Passage provided –
↓↓↓

Studio album by the Handsome Family
- Released: 2006
- Length: 43:23
- Label: Carrot Top / Loose Music

The Handsome Family chronology
| Singing Bones (2003) | Last Days of Wonder (2006) | Honey Moon (2009) |

= Last Days of Wonder =

2006 album by the Handsome Family

Last Days of Wonder is the seventh studio album by the Handsome Family. It was released 2006 by Carrot Top Records (North America) / Loose Music (Europe). The title is a reference to Puritan scientist and witch-hunter Cotton Mather's 1693 book Wonders of the Invisible World, which lyricist Rennie Sparks found intriguing because of what she called its "madness brimming under the surface of things."

↑↑↑

Exercise description – Translate this sentence from the text on Last Days of Wonder into Spanish: "Last Days of Wonder is the seventh studio album by the Handsome Family." The items that come next are not needed for any of the work.

[Region outline entries]
↓↓↓

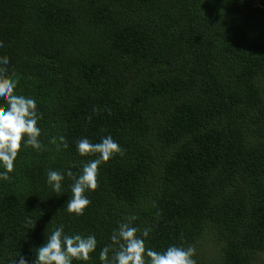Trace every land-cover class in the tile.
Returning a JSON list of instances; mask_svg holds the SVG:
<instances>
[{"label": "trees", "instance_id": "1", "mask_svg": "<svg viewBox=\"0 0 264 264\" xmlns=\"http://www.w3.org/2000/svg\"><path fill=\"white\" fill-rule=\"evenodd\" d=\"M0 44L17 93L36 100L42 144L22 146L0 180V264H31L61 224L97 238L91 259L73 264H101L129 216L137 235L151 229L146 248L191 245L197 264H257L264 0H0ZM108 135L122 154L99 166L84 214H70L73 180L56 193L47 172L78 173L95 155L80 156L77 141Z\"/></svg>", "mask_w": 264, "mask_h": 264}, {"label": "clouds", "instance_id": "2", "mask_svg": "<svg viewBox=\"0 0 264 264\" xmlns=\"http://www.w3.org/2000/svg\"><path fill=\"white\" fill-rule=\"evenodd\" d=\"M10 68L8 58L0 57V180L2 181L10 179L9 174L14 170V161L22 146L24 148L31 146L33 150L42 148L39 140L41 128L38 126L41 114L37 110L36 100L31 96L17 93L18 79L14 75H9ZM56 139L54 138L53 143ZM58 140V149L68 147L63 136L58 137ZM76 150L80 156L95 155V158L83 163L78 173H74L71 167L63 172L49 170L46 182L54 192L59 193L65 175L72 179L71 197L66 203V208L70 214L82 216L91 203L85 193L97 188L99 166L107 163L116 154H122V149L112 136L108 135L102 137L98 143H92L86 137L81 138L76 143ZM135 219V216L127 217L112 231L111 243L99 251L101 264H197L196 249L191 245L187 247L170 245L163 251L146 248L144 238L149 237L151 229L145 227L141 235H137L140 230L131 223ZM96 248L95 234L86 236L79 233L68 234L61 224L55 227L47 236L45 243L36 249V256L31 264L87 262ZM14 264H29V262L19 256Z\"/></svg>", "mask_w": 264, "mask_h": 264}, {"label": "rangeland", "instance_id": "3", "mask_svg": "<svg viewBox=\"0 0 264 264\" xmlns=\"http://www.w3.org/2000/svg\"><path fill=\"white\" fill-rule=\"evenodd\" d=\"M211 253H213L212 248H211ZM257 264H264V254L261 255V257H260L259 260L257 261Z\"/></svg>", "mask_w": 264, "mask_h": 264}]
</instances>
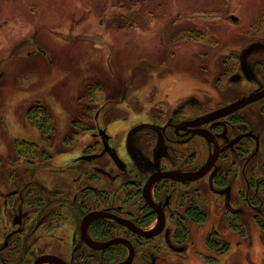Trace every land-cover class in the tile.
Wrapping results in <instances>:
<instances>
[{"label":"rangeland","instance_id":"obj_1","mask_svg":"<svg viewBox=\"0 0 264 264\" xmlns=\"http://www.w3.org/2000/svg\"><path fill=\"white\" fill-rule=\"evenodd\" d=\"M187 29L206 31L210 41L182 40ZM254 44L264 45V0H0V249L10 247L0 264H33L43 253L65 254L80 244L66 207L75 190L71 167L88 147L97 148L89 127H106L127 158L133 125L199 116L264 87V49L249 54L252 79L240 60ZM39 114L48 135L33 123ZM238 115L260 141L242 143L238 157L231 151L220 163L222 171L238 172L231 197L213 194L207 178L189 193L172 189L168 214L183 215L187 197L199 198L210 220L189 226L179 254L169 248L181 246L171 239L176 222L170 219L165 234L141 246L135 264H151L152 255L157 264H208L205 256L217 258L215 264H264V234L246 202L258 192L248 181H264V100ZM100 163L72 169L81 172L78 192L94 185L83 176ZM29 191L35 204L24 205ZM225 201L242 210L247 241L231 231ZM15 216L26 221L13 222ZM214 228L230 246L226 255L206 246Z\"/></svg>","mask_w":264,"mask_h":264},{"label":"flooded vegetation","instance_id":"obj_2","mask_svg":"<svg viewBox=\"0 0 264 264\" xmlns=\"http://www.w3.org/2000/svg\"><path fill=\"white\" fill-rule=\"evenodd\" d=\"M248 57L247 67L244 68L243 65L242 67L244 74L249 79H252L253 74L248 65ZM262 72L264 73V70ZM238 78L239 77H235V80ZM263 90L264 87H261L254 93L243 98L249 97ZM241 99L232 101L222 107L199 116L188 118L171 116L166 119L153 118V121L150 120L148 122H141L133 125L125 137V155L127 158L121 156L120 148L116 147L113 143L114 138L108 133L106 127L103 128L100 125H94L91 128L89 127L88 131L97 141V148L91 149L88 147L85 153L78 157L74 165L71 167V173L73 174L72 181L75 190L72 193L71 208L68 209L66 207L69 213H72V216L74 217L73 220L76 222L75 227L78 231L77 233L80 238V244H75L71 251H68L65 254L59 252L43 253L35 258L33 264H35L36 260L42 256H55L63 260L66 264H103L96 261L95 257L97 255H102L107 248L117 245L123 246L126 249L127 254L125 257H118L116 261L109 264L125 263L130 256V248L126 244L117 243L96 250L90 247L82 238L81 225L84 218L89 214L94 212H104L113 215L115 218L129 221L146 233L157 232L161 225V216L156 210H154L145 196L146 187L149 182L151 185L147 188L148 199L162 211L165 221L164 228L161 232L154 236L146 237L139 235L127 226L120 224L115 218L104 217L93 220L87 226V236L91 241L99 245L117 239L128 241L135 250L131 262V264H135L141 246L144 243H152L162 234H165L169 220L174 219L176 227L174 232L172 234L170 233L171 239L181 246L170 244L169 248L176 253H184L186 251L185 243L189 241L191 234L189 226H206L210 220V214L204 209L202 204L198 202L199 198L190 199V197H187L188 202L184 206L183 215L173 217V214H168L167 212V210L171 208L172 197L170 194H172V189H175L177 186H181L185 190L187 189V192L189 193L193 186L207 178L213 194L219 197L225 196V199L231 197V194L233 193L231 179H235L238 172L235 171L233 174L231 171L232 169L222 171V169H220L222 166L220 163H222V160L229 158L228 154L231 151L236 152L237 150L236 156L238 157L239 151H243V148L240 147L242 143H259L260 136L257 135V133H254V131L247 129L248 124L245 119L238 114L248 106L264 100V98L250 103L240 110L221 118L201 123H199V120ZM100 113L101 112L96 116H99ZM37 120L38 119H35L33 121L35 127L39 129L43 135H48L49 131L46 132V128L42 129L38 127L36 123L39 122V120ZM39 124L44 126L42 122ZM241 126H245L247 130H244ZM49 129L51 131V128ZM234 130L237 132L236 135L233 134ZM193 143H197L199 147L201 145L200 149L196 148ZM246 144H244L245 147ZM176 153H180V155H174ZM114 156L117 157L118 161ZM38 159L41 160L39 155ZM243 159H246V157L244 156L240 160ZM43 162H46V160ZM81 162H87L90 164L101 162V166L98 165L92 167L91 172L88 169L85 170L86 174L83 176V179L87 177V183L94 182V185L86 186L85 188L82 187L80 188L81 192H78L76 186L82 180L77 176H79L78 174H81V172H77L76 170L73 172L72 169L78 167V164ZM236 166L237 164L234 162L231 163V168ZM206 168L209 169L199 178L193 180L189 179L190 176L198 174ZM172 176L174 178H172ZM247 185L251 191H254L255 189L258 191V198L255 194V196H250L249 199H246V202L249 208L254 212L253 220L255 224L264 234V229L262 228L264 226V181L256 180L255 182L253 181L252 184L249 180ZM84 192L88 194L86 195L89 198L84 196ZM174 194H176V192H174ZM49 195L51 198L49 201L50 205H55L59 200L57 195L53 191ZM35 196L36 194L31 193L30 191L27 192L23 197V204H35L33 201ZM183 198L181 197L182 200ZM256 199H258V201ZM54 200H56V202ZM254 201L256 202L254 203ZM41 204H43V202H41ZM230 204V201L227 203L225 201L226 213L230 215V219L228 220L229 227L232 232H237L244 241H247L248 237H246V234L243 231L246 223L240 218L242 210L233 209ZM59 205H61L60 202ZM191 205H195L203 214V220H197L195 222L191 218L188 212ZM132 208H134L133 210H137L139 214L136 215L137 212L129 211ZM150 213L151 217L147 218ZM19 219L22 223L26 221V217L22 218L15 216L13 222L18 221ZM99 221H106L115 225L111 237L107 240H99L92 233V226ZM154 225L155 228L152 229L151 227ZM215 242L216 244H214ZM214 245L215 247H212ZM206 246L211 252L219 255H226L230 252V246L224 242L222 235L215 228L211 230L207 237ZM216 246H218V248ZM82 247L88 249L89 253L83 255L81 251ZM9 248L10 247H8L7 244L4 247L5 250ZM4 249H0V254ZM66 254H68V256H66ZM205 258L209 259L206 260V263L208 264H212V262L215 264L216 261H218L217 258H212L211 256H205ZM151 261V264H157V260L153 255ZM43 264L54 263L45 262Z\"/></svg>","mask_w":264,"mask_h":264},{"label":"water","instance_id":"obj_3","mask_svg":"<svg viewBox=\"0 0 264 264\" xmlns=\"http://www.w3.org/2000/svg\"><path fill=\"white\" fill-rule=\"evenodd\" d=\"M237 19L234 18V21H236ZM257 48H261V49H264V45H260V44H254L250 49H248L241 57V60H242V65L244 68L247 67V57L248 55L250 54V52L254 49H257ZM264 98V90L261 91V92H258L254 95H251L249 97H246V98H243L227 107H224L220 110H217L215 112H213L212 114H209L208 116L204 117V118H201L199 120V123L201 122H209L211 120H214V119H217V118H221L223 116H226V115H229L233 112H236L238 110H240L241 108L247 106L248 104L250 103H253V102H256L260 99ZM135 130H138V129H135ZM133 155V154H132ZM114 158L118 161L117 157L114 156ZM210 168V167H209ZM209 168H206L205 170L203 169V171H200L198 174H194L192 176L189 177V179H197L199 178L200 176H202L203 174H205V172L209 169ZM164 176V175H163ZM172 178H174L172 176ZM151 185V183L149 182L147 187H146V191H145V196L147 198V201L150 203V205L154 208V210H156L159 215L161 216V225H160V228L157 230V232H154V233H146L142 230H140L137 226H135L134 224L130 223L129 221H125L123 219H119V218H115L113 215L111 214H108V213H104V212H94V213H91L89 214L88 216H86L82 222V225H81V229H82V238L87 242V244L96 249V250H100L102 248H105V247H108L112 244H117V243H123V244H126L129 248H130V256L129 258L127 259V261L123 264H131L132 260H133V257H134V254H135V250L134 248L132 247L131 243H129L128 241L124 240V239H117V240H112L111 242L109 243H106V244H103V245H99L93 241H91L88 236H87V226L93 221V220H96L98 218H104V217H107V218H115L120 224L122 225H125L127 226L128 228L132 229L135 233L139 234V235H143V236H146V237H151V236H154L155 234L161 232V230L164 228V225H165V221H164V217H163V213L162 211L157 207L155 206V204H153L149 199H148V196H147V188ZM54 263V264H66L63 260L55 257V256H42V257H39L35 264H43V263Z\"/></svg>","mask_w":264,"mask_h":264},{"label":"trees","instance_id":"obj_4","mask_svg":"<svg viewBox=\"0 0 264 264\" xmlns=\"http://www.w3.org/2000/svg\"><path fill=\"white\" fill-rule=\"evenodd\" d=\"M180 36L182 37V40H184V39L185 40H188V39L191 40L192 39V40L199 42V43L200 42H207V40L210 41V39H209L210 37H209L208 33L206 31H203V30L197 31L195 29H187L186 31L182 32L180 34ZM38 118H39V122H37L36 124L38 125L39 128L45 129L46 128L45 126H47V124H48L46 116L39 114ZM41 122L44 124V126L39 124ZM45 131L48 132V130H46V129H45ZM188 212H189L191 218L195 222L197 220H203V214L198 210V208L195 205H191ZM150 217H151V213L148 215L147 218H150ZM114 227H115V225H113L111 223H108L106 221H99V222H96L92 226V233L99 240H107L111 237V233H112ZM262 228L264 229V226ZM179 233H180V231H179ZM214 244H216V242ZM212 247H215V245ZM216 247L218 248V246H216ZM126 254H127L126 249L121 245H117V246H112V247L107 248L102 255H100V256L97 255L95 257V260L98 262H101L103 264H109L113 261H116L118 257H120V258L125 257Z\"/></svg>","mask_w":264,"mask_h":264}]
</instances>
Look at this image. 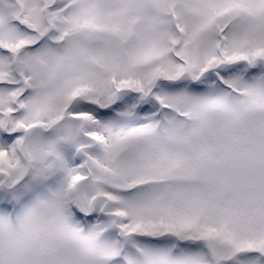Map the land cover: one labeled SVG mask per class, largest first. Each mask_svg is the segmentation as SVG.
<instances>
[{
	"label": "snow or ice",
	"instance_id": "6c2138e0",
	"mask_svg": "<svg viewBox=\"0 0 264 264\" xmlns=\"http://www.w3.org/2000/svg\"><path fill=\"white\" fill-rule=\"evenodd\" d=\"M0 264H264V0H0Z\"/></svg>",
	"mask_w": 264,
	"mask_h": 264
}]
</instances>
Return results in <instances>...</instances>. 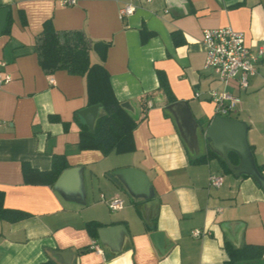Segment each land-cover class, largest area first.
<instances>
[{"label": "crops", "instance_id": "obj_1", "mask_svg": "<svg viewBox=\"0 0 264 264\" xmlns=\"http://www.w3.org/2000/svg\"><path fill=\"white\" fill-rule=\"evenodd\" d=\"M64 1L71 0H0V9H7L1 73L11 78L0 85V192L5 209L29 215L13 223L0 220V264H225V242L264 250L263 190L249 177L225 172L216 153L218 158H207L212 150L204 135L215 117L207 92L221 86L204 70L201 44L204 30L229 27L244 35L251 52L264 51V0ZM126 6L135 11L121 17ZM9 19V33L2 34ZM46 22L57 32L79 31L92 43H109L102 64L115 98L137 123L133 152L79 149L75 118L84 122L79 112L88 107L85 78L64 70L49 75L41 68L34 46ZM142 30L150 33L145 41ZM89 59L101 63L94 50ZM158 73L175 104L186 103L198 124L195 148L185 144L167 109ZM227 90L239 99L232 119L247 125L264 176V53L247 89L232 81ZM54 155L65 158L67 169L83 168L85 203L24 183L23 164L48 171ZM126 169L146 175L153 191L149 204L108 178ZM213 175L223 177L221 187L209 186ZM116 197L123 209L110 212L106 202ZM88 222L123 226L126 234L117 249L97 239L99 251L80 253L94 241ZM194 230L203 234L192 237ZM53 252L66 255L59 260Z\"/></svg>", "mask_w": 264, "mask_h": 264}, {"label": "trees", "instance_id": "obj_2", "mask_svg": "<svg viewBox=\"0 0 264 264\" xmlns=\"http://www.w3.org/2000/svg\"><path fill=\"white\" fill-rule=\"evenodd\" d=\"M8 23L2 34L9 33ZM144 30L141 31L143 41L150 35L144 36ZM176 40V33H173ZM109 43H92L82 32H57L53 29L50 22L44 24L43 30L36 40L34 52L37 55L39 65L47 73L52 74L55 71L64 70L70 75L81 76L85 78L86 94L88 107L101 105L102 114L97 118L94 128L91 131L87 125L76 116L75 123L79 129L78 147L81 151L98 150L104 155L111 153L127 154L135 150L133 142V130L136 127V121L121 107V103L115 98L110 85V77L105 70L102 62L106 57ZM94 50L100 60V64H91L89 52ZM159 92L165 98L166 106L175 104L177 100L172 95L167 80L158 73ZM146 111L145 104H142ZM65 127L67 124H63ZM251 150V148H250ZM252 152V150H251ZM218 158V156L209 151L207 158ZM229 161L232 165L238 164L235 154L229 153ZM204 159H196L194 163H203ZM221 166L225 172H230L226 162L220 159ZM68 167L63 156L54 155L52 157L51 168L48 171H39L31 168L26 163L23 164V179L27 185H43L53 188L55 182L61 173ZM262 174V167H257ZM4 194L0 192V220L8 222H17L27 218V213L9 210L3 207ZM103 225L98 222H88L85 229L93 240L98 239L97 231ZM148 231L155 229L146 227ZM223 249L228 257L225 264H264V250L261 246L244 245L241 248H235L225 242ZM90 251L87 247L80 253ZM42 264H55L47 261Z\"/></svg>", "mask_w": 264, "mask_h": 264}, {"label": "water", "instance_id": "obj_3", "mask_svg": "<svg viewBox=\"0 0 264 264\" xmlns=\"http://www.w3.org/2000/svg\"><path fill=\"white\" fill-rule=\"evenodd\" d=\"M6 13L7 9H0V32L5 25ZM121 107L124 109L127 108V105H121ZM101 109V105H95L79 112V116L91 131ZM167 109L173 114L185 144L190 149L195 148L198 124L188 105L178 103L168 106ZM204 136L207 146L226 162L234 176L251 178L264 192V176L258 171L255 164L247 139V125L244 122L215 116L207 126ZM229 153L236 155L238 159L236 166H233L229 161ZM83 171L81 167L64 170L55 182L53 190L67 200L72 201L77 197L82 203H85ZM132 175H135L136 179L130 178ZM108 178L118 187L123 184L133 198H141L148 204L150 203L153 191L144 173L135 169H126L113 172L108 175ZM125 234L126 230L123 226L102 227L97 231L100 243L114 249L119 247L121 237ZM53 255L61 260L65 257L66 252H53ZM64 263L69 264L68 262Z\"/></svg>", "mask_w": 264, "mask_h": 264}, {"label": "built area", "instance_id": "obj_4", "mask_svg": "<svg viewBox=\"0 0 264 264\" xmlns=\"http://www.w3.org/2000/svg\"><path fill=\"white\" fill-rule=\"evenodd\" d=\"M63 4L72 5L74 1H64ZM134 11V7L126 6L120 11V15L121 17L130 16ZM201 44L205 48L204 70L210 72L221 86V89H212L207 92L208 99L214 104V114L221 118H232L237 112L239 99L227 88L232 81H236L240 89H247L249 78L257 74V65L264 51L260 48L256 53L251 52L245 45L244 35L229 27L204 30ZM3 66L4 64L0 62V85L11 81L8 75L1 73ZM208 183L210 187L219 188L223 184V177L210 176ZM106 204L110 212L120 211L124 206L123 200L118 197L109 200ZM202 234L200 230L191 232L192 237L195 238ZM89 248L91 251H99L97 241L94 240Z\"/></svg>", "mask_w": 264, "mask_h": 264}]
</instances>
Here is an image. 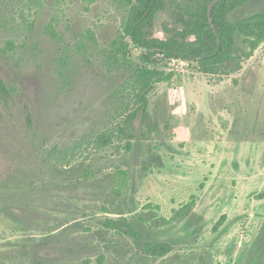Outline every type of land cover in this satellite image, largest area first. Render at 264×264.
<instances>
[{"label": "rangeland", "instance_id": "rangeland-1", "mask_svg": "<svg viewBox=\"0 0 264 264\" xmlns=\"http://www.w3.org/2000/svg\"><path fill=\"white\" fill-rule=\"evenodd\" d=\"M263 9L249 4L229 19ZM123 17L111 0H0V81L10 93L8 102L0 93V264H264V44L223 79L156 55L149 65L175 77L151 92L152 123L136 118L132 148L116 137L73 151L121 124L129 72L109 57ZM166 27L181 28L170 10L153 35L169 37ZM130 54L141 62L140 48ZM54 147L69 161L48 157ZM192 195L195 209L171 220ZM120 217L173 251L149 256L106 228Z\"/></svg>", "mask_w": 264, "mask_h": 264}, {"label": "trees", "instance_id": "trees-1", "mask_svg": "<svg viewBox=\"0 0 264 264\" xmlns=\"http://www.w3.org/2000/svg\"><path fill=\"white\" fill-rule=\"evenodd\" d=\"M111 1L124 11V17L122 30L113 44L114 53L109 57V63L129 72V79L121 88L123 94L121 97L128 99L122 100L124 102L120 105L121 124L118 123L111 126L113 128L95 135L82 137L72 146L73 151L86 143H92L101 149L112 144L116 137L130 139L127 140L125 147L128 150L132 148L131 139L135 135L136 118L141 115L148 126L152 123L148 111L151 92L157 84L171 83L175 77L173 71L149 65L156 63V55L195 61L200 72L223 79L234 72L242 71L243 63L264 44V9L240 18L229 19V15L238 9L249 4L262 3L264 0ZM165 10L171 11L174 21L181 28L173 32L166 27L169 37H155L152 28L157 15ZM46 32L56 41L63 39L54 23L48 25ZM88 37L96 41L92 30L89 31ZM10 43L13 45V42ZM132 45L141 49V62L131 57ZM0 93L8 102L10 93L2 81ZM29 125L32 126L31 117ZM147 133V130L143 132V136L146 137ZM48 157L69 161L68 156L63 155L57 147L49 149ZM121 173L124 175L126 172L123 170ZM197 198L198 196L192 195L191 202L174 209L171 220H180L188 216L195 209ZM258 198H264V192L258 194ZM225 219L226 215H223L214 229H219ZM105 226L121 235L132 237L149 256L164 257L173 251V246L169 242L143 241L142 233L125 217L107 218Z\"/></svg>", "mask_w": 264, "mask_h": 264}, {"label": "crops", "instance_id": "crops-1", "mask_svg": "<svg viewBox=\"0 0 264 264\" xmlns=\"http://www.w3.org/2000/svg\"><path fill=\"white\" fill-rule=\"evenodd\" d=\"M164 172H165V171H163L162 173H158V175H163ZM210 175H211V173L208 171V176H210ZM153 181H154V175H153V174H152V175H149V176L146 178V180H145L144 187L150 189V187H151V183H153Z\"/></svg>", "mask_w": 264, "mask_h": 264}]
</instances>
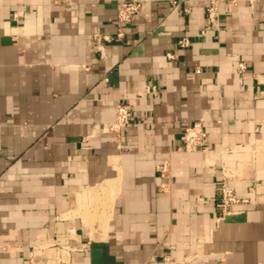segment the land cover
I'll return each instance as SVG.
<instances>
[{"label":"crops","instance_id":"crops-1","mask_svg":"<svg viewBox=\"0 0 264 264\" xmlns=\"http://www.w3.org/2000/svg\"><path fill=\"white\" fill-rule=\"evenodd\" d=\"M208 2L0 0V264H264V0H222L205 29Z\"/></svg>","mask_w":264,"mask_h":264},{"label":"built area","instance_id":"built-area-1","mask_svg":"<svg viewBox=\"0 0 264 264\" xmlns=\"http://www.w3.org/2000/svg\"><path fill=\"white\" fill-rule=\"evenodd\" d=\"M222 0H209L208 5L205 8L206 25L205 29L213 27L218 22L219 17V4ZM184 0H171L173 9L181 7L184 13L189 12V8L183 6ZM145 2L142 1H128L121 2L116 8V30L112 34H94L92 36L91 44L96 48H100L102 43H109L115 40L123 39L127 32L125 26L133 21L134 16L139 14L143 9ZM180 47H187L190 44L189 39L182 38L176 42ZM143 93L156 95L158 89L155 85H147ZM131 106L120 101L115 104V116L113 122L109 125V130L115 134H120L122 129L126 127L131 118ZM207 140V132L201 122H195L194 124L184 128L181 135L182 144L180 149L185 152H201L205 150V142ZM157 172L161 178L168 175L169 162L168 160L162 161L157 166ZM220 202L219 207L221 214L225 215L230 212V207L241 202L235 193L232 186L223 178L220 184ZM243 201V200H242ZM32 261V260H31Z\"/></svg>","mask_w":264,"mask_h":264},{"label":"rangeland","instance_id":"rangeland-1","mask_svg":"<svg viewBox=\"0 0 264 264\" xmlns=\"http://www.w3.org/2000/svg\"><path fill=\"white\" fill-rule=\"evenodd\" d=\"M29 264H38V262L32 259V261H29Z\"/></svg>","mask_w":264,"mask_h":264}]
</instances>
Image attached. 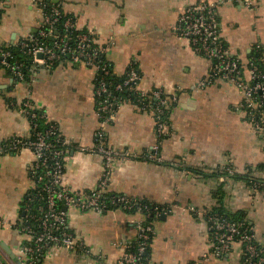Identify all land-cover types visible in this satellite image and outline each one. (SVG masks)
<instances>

↑↑↑

Completed task – Last Days of Wonder es el séptimo álbum de estudio de The Handsome Family.